The career crisis also meant that Whitaker stopped directing films for a while. His directorial oeuvre is rather fluffier than his acting one. It ranges ranging from the adaptation of Terry Macmillan's buppie feminist novel, Waiting to Exhale, to a series of blameless chick flicks (including Hope Floats with Sandra Bullock, and First Daughter with Katie Holmes).

He is now returning to direct something meatier, possibly in Uganda. "I'm hoping to direct a project loosely based on the photographer Kevin Sites, on a guy who goes into the hot zones to shoot wars and famines. It's about when he decides to stop filming and cross to the other side." He says the story will also draw some details from the life of Kevin Carter, a member of the so-called Bang Bang Club of South African photojournalists, aiming to expose the brutality of apartheid in the townships. "He took a Pulitzer-winning photograph of a girl in Sudan and afterwards everybody kept asking him, 'What happened to the girl?' He didn't know. It came to haunt him that he didn't help the girl who looked as though she was dying of starvation. And then he committed suicide."

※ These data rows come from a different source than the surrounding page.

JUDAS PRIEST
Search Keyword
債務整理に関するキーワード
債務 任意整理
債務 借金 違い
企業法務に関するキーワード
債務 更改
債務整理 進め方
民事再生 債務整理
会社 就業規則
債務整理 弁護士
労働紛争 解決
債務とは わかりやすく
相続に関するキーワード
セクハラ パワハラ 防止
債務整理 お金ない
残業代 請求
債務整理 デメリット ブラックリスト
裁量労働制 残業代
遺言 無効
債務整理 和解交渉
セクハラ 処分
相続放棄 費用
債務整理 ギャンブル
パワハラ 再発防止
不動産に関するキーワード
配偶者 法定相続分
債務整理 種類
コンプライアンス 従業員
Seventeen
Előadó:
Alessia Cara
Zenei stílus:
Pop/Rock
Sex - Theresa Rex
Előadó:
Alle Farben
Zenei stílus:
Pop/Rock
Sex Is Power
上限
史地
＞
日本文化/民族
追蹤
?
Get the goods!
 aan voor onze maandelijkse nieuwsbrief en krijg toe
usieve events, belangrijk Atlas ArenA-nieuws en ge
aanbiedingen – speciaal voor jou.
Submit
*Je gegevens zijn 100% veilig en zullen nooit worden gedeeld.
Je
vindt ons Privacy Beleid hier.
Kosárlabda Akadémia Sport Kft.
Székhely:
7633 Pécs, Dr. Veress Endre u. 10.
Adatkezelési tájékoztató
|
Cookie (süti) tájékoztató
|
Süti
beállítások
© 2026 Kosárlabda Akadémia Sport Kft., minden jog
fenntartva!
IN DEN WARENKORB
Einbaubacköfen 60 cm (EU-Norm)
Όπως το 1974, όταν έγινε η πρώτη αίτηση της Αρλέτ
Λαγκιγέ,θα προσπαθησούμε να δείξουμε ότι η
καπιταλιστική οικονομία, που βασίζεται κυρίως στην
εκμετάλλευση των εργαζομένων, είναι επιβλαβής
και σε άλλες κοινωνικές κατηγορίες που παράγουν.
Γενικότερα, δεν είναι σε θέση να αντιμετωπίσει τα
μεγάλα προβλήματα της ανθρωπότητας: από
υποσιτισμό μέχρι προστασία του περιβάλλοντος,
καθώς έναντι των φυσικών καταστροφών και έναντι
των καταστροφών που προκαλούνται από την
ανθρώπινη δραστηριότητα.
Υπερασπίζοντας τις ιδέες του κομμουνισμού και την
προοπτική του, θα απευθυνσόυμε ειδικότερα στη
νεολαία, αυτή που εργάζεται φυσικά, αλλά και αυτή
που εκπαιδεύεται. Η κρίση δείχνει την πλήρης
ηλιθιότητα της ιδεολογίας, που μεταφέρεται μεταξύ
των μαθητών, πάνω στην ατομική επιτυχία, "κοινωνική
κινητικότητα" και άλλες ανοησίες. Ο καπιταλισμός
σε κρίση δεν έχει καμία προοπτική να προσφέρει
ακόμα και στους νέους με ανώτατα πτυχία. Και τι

The twist is that Whitaker is considering directing himself in the lead role - even though Sites is, and Carter was, white. One can see why the role would captivate Whitaker. "It's about the lost of innocence and the recovery of innocence; what happens when someone puts the camera down and stops being an observer." It sounds like a big challenge even for Whitaker. "I guess. I'm only 46, and I want to keep growing."

It's nearly time for me to stop being Forest Whitaker's hummus buddy. "I put down the camera long ago, you know? I was here in London aged 19 and I was obsessed with my camera, shooting everything I could. Then someone stole it. It helped me to see things for the first time." So what does he do on vacation nowadays? "I don't really shoot on video. I'm nothing like the guy I play in Vantage Point. What I do is touch things." While he was shooting The Last King of Scotland in Uganda, he took a trip to a forest where there was a cave made from the roots of a tree. "This is where they say the first man lived. And I'm sitting there with my shoes off, thinking: 'Touch the ground, man. Don't forget it. Let it be inside of you.'

"I do it with my children because I think things have energy. If you touch them, you understand them and you get their history."